Le principal aliment des Romains, au début de leur histoire, était le pulmentum, une bouillie de millet, d’orge ou de farine de pois chiches, parfois délayée de lait. Avec les progrès de la panification, les premiers boulangers firent leur apparition à Rome, au Ier, siècle av. J.-C. Les autres aliments de base étaient le fromage de brebis, la viande de mouton bouillie, le chou, les cardons et les fèves.
Les fruits tenaient également une place importante : les pommes étaient beaucoup plus courantes que dans la Grèce antique ; les abricots, importés d’Arménie, et les pêches, venues de Perse, se vendaient, en revanche, très cher. On attribue à Lucullus (v. 117 – v. 57 av. J.-C.) l’introduction des cerisiers ; les figues poussaient à profusion, et l’on importait des dattes d’Afrique. Quant au melon, il commença d’être cultivé près de Cantalupo (d’où le cantaloup).
C’est à partir de la défaite d’Antiochos III Mégas (189 av. J.-C.) que les Romains, pénétrant en Asie Mineure, découvrirent peu à peu l’extrême raffinement des cours grecques de l’Orient hellénisé.
L’ère de l’abondance.
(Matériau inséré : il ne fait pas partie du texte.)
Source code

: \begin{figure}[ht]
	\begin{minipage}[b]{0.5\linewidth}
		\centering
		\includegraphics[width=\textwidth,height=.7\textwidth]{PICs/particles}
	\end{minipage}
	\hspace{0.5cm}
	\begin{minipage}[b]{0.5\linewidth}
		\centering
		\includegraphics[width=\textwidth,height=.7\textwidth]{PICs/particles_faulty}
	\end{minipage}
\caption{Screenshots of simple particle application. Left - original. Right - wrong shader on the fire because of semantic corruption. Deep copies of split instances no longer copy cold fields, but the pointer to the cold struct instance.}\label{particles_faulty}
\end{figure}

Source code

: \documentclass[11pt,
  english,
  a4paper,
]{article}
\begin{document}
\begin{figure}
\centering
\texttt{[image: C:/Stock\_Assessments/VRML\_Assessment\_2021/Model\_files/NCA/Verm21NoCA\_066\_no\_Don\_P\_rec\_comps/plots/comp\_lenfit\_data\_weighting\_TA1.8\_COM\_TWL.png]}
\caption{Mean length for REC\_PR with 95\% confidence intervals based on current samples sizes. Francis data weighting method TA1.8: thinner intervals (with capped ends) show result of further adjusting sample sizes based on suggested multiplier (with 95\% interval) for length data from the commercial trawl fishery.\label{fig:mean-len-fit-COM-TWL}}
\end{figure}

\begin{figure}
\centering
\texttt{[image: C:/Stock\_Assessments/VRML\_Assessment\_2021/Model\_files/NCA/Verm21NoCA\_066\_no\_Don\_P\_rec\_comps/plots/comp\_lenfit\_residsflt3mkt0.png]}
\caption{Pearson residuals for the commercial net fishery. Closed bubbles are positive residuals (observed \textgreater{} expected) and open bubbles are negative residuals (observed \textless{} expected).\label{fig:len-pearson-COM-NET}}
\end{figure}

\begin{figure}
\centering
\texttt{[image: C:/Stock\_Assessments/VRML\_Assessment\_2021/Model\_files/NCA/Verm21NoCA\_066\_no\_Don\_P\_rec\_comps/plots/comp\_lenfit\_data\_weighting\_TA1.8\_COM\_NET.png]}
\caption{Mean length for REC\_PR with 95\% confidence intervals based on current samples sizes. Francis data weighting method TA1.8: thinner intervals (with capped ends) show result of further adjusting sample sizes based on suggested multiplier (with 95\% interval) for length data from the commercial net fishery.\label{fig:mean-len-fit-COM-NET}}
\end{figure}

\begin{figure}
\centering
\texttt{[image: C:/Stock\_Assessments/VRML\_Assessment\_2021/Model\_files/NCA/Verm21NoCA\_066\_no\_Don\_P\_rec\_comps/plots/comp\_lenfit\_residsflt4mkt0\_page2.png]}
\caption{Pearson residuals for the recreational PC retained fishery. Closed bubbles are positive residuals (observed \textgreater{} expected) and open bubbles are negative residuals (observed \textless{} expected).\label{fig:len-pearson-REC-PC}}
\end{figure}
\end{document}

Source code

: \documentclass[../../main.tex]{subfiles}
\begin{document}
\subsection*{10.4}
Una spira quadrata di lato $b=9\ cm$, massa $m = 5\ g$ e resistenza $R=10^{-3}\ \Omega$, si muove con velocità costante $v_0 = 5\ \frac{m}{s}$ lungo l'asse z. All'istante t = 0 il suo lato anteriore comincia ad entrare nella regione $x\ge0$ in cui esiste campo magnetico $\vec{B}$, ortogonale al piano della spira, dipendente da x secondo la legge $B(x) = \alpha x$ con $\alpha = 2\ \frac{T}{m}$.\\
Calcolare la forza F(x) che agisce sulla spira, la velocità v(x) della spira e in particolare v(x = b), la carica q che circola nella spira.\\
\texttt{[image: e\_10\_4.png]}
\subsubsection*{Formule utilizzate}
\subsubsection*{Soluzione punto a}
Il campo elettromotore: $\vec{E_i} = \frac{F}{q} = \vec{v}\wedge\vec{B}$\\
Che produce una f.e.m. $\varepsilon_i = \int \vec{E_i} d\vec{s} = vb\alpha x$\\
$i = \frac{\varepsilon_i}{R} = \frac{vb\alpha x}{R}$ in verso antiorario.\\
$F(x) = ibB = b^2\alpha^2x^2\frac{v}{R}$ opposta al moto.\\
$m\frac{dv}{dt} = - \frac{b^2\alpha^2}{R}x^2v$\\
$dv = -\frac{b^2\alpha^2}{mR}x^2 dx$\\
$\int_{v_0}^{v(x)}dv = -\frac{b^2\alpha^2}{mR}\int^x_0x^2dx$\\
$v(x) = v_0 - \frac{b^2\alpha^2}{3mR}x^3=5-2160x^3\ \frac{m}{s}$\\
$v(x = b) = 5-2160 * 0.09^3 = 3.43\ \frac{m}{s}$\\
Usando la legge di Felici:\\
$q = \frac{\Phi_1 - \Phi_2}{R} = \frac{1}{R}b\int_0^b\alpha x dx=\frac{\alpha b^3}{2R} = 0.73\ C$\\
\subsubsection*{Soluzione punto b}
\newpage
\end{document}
Pour satisfaire les goûts et les besoins des citoyens, Rome mit alors sur pied un système plus complexe de production et de distribution des denrées, grâce, notamment, aux grands entrepôts et marchés, dont le plus célèbre est celui de Trajan (53-117) : on y trouvait le blé d’Égypte, l’huile d’olive d’Espagne, les épices d’Asie, les jambons des Gaules, nombre de poissons de mer et de poissons d’eau douce, souvent élevés en vivier, ainsi qu’une grande variété de coquillages, surtout les huîtres (Sergius Orata fut le premier à imaginer leur élevage dans des parcs). Les Romains inventèrent alors aussi le gavage des oies avec des figues, pour hypertrophier leur foie.
Les citoyens les plus aisés étaient de gros mangeurs de viande. Ils préféraient le porc au mouton et appréciaient notamment le porc « à la troyenne », farci d’huîtres et de petits oiseaux, rôti d’un côté, badigeonné d’une pâte de farine d’avoine, de vin et d’huile, et poché à l’eau bouillante sur l’autre face. Apicius (vers 25 av. J.-C.), auteur de nombre de recettes, proposait, entre autres, le jambon frais enduit de miel, cuit en croûte avec des figues et du laurier. Les volailles étaient également très prisées : chapons, poules de Numidie (pintades), pigeons domestiques, canards sauvages, oies rôties, etc.
Les sauces, assez fortes en goût, comptaient le garum, un condiment à base de poisson fermenté, qui servait souvent de fond. Ne connaissant pas le sucre, les Romains édulcoraient leurs apprêts avec du miel, ou du sirop de raisin. Enfin, ils fabriquaient une douzaine de fromages, notamment avec du lait de brebis.
De grands crus. Grands amateurs de vin, les Romains le buvaient de préférence frais et coupé d’eau. Ils en produisaient plusieurs sortes, d’un prix d’ailleurs modique : le vin de paille (possum) ; le vin miellé (mulsum) ; le vinaigre étendu d’eau (posta), boisson rafraîchissante utilisée par les soldats en campagne ; des vins artificiels (à l’absinthe, à la rose, à la violette) ; des vins de fruits. Mais ils prisaient surtout les grands crus récoltés en Campanie. Le falerne blanc ou rouge, qu’on faisait longtemps vieillir, était le plus renommé. Ces vins de qualité étaient conservés dans des amphores et, à table, le plus souvent passés dans des filtres pour les rendre plus limpides. Servant ordinairement aux libations, le vin avait de nombreux usages religieux et donnait lieu à de véritables fêtes du vin.